Essa perspectiva reforça a necessidade de cautela por parte da autoridade monetária.
Quando as expectativas inflacionárias permanecem elevadas, o Banco Central tende a manter uma política monetária mais restritiva para evitar a perda de controle sobre os preços.
Bolsa brasileira perde força entre os gestores
O mercado acionário também sofreu mudanças importantes de percepção.
Embora a maioria dos fundos ainda mantenha exposição positiva à Bolsa brasileira, o nível de confiança diminuiu.
Cresce a cautela com ações nacionais
Os dados mostram que:
- As posições compradas em ações brasileiras caíram de 71% para 60%;
- As posições vendidas aumentaram de 10% para 20%.
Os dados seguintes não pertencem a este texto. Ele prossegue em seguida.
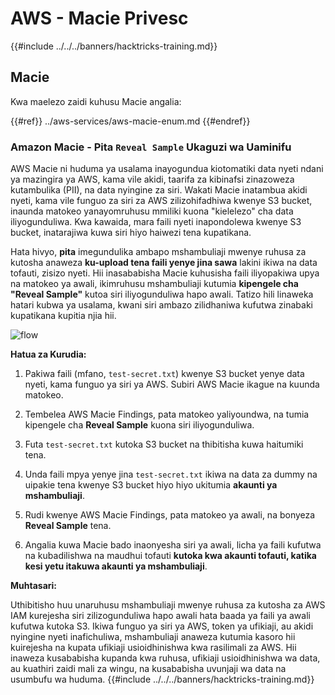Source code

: # AWS - Macie Privesc

{{#include ../../../banners/hacktricks-training.md}}

## Macie

Kwa maelezo zaidi kuhusu Macie angalia:

{{#ref}}
../aws-services/aws-macie-enum.md
{{#endref}}

### Amazon Macie - Pita `Reveal Sample` Ukaguzi wa Uaminifu

AWS Macie ni huduma ya usalama inayogundua kiotomatiki data nyeti ndani ya mazingira ya AWS, kama vile akidi, taarifa za kibinafsi zinazoweza kutambulika (PII), na data nyingine za siri. Wakati Macie inatambua akidi nyeti, kama vile funguo za siri za AWS zilizohifadhiwa kwenye S3 bucket, inaunda matokeo yanayomruhusu mmiliki kuona "kielelezo" cha data iliyogunduliwa. Kwa kawaida, mara faili nyeti inapondolewa kwenye S3 bucket, inatarajiwa kuwa siri hiyo haiwezi tena kupatikana.

Hata hivyo, **pita** imegundulika ambapo mshambuliaji mwenye ruhusa za kutosha anaweza **ku-upload tena faili yenye jina sawa** lakini ikiwa na data tofauti, zisizo nyeti. Hii inasababisha Macie kuhusisha faili iliyopakiwa upya na matokeo ya awali, ikimruhusu mshambuliaji kutumia **kipengele cha "Reveal Sample"** kutoa siri iliyogunduliwa hapo awali. Tatizo hili linaweka hatari kubwa ya usalama, kwani siri ambazo zilidhaniwa kufutwa zinabaki kupatikana kupitia njia hii.

![flow](https://github.com/user-attachments/assets/7b83f2d3-1690-41f1-98cc-05ccd0154a66)

**Hatua za Kurudia:**

1. Pakiwa faili (mfano, `test-secret.txt`) kwenye S3 bucket yenye data nyeti, kama funguo ya siri ya AWS. Subiri AWS Macie ikague na kuunda matokeo.

2. Tembelea AWS Macie Findings, pata matokeo yaliyoundwa, na tumia kipengele cha **Reveal Sample** kuona siri iliyogunduliwa.

3. Futa `test-secret.txt` kutoka S3 bucket na thibitisha kuwa haitumiki tena.

4. Unda faili mpya yenye jina `test-secret.txt` ikiwa na data za dummy na uipakie tena kwenye S3 bucket hiyo hiyo ukitumia **akaunti ya mshambuliaji**.

5. Rudi kwenye AWS Macie Findings, pata matokeo ya awali, na bonyeza **Reveal Sample** tena.

6. Angalia kuwa Macie bado inaonyesha siri ya awali, licha ya faili kufutwa na kubadilishwa na maudhui tofauti **kutoka kwa akaunti tofauti, katika kesi yetu itakuwa akaunti ya mshambuliaji**.

**Muhtasari:**

Uthibitisho huu unaruhusu mshambuliaji mwenye ruhusa za kutosha za AWS IAM kurejesha siri zilizogunduliwa hapo awali hata baada ya faili ya awali kufutwa kutoka S3. Ikiwa funguo ya siri ya AWS, token ya ufikiaji, au akidi nyingine nyeti inafichuliwa, mshambuliaji anaweza kutumia kasoro hii kuirejesha na kupata ufikiaji usioidhinishwa kwa rasilimali za AWS. Hii inaweza kusababisha kupanda kwa ruhusa, ufikiaji usioidhinishwa wa data, au kuathiri zaidi mali za wingu, na kusababisha uvunjaji wa data na usumbufu wa huduma.
{{#include ../../../banners/hacktricks-training.md}}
A mudança reflete um ambiente mais desafiador para os ativos de risco.
Além da concorrência de mercados internacionais que vêm atraindo investimentos, a economia brasileira enfrenta desafios relacionados à inflação, aos juros e às incertezas políticas.
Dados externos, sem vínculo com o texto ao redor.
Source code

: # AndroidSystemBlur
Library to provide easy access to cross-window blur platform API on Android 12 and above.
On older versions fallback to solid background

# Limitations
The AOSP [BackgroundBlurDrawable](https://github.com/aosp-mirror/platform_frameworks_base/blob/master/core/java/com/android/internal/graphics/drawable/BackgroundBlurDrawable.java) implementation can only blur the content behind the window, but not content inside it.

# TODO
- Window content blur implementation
Como os gestores enxergam a economia brasileira?
A percepção sobre o cenário doméstico tornou-se mais conservadora nos últimos meses.
Visão negativa ganha espaço
Segundo a pesquisa:
- A parcela de gestores com visão negativa sobre a economia dobrou, passando de 19% para 38%;
- A visão positiva permaneceu próxima de 24%;
- Cresceu o número de gestores com posicionamento neutro.
Essa postura mais equilibrada demonstra que muitos investidores preferem aguardar sinais mais claros antes de assumir posições mais agressivas.
O que isso significa para investidores?

A pesquisa mostra que os gestores profissionais estão priorizando a preservação de capital em um momento de maior incerteza.
Isso não significa abandono dos ativos brasileiros, mas uma estratégia de espera diante de questões ainda sem resposta.
Fatores que podem definir os próximos movimentos
Os mercados continuarão acompanhando de perto:
- As decisões do Copom;
- A trajetória da inflação;
- O comportamento do dólar;
- Os preços internacionais do petróleo;
- O cenário político e eleitoral;
- A política monetária dos Estados Unidos.
Enquanto essas variáveis permanecem indefinidas, a tendência é que muitos fundos mantenham uma postura mais defensiva, com maior exposição ao dólar e menor apetite por risco.